▶ Stated task: Reproduce the lines below verbatim, starting at the line containing "order: Fabales" and ending at the line containing "common name: Zombi pea", with both of those lines included.

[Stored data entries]
........

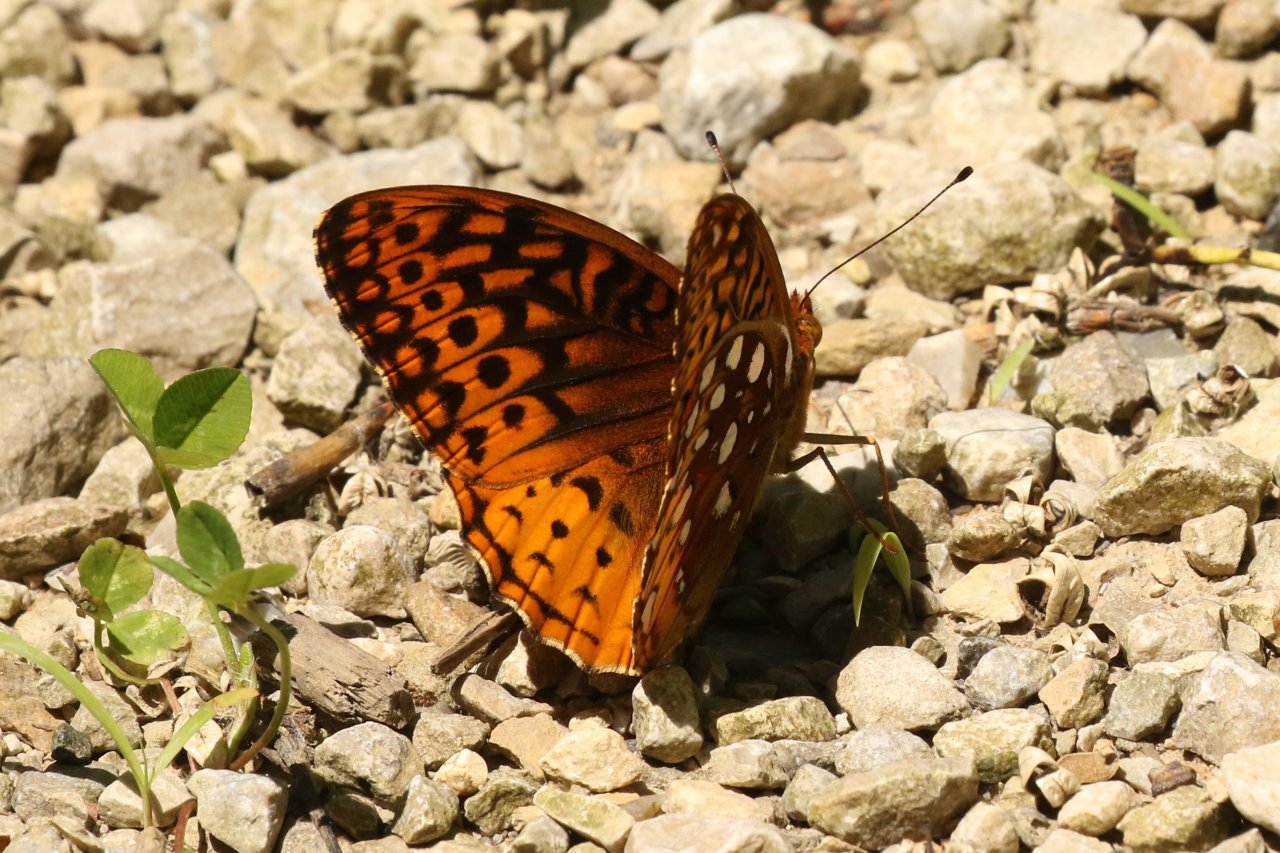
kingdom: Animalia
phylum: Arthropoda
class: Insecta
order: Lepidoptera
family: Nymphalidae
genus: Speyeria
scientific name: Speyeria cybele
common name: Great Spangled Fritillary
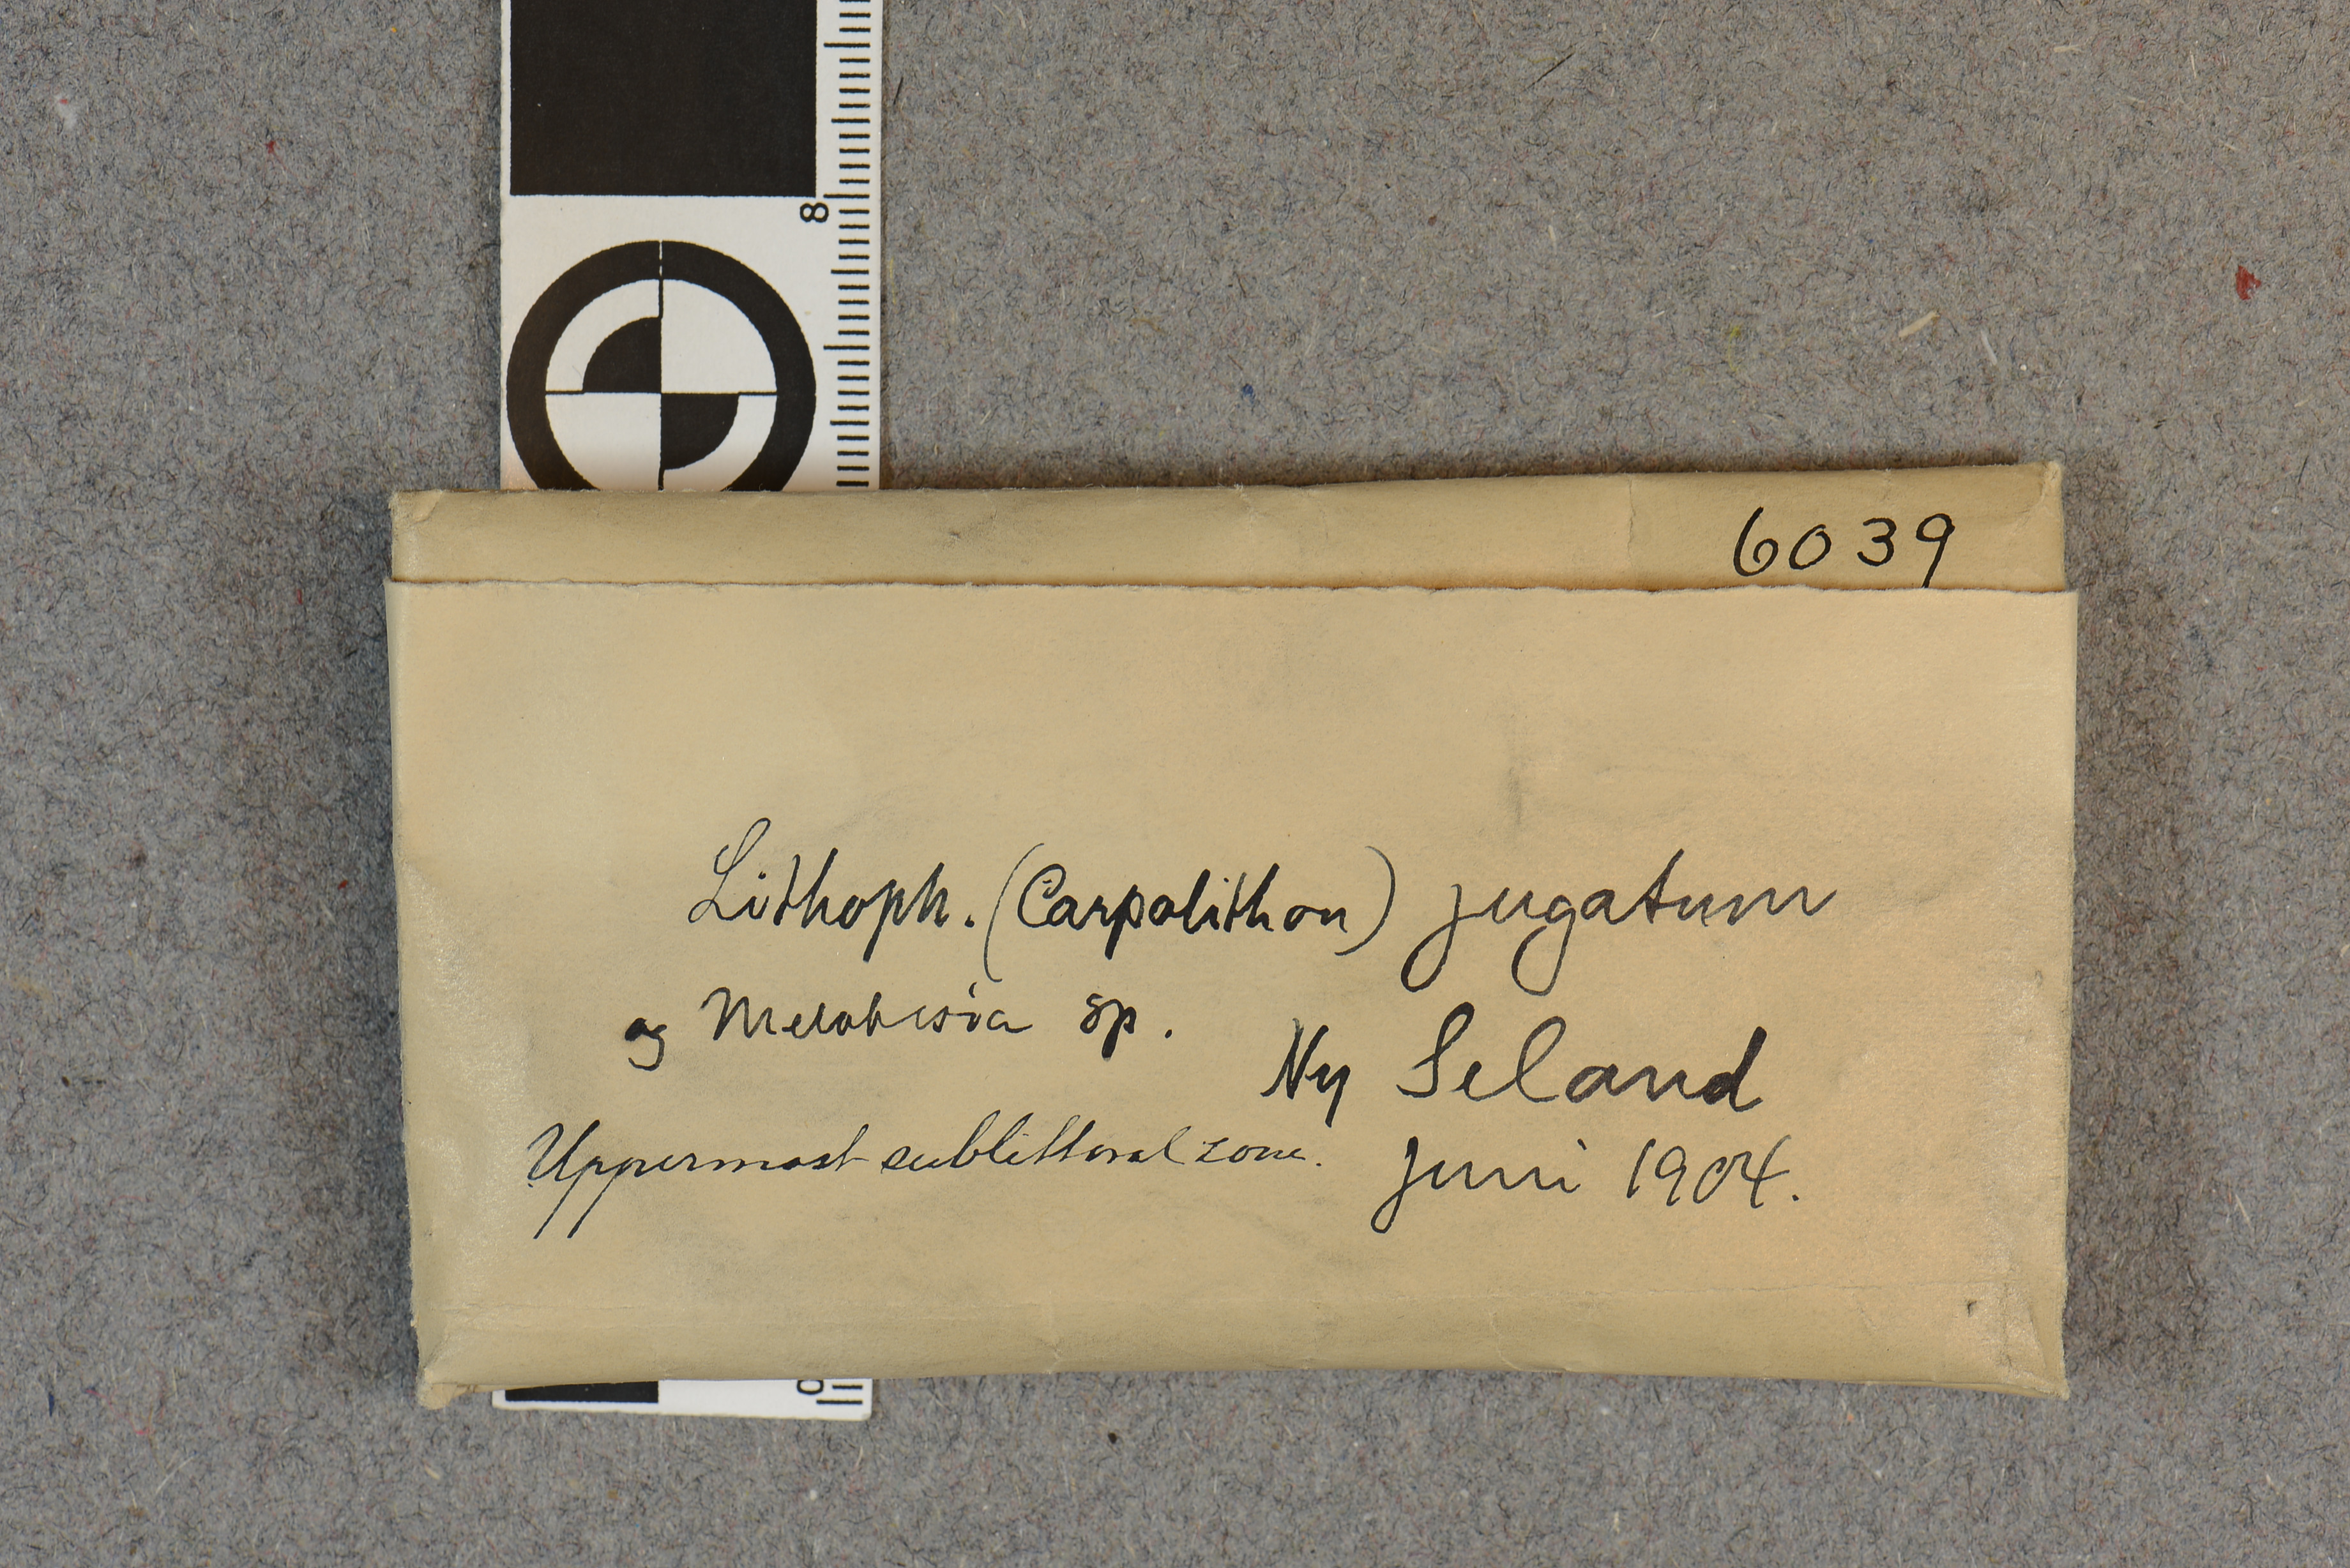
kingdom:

........

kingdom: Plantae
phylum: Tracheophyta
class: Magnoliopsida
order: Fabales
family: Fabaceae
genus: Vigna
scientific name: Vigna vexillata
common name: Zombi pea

........

▶ Result for this exercise:
order: Fabales
family: Fabaceae
genus: Vigna
scientific name: Vigna vexillata
common name: Zombi pea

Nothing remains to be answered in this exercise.